Goiser/Norweger Contruction: This experienced collector will appreciate that this is a genuine triple sole Norwegian (or Goiser) construction -notice the double line of sewing around the 360 degree welt. Both the welt and the top leather are turned outward and sewn to the street sole. The term “Norwegian” is used promiscuously to refer to several styles of shoe, notably the “Split-Toe Norwegian” with its outward turned moccasin-like apron and joining at the toe, and among Italian shoemakers, of a variety styles with decorative double sewn welts. Unlike in the present shoe, the sewing is mostly non-functional and conceals construction even as rudimentary as Blake Stitching. Very few of those are the true complex Goiser/Norwegian construction, as shown here. This is the most complex of all shoe construction techniques and the very few such shoes are produced in the world. The term “Goiser” is derived from Bad Goisern in the Salzkammergut region of Austria. This construction was once commonly found in hand-made all-purpose mountain shoes worn in that region of the Alps and was intended to prevent water from entering through the seams.
What we have here is a bespoke-custom made shoe, hand sewn using a technique long out of practice and made at the original client’s request from an especially soft calfskin, a leather which promises to be unusually comfortable. Other details of the construction (canvas fore-lining) suggest an earlier manufacture, 1970s or earlier. The most singular feature of this shoe is the 360 degree braided plating outside of the storm welt.
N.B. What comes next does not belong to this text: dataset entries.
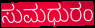
ಸುಮಧುರಂ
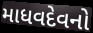
માધવદેવનો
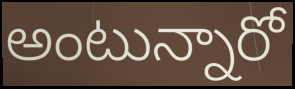
అంటున్నారో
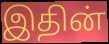
இதின்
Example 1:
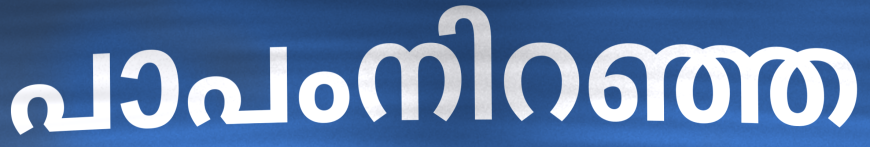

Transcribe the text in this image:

പാപംനിറഞ്ഞ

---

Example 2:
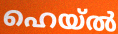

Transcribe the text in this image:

ഹെയ്ൽ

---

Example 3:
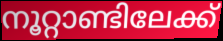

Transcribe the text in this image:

നൂറ്റാണ്ടിലേക്ക്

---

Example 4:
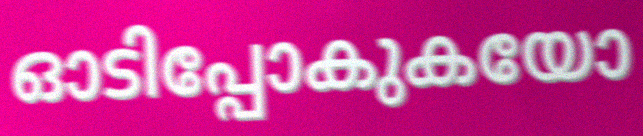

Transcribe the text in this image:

ഓടിപ്പോകുകയോ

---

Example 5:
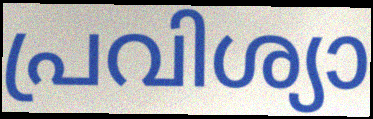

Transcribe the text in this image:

പ്രവിശ്യാ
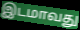
இடமாவது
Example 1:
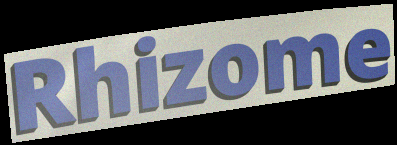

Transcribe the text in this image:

Rhizome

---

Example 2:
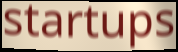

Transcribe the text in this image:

startups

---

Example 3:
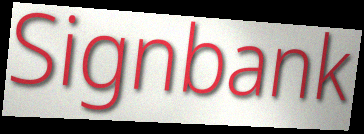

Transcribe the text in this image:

Signbank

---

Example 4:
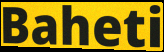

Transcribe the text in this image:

Baheti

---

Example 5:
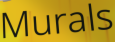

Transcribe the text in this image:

Murals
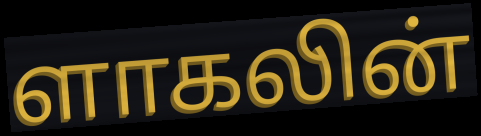
ளாகலின்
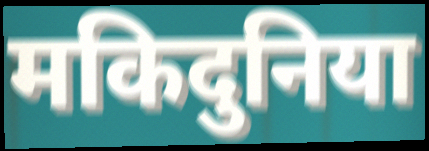
मकिदुनिया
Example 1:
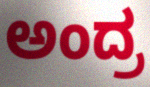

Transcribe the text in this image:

ಅಂದ್ರ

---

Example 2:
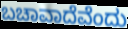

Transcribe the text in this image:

ಬಚಾವಾದೆವೆಂದು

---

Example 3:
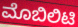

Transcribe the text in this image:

ಮೊಬಿಲಿಟಿ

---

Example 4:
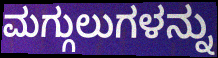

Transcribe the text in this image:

ಮಗ್ಗುಲುಗಳನ್ನು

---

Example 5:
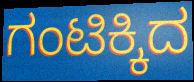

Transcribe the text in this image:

ಗಂಟಿಕ್ಕಿದ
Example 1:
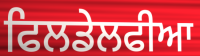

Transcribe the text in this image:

ਫਿਲਡੇਲਫੀਆ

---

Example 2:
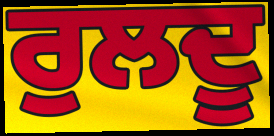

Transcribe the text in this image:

ਰੁਲਦੂ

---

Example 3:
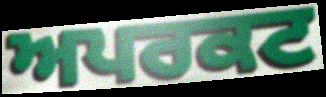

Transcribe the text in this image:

ਅਪਰਕਟ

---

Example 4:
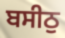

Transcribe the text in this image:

ਬਸੀਠੁ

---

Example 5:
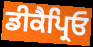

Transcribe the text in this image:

ਡੀਕੈਪ੍ਰਿਓ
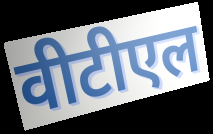
वीटीएल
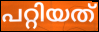
പറ്റിയത്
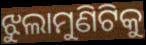
ଝୁଲାମୁଣିଟିକୁ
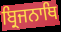
ਬ੍ਰਿਜਨਾਥਿ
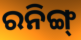
ରନିଙ୍ଗ୍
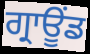
ਗ੍ਰਾਊਂਡ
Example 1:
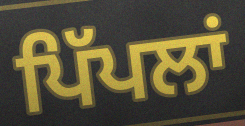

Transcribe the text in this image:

ਪਿੱਪਲਾਂ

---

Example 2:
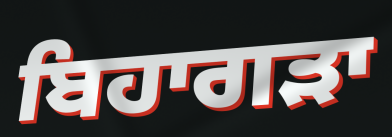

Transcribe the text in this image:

I have seen no more prominent example of this decoration, even among Dinkelacker’s work.
Ready-made Dinkelacker shoes are Euro 749 today, and well over a Euro 1000 for their custom ordered variety as shown here.
Size Details:41-41.5D....US 8-8.5D....UK 7.5E, for the medium width foot.
Excellent with newly added thin rubber sole protectors and full rubber heels.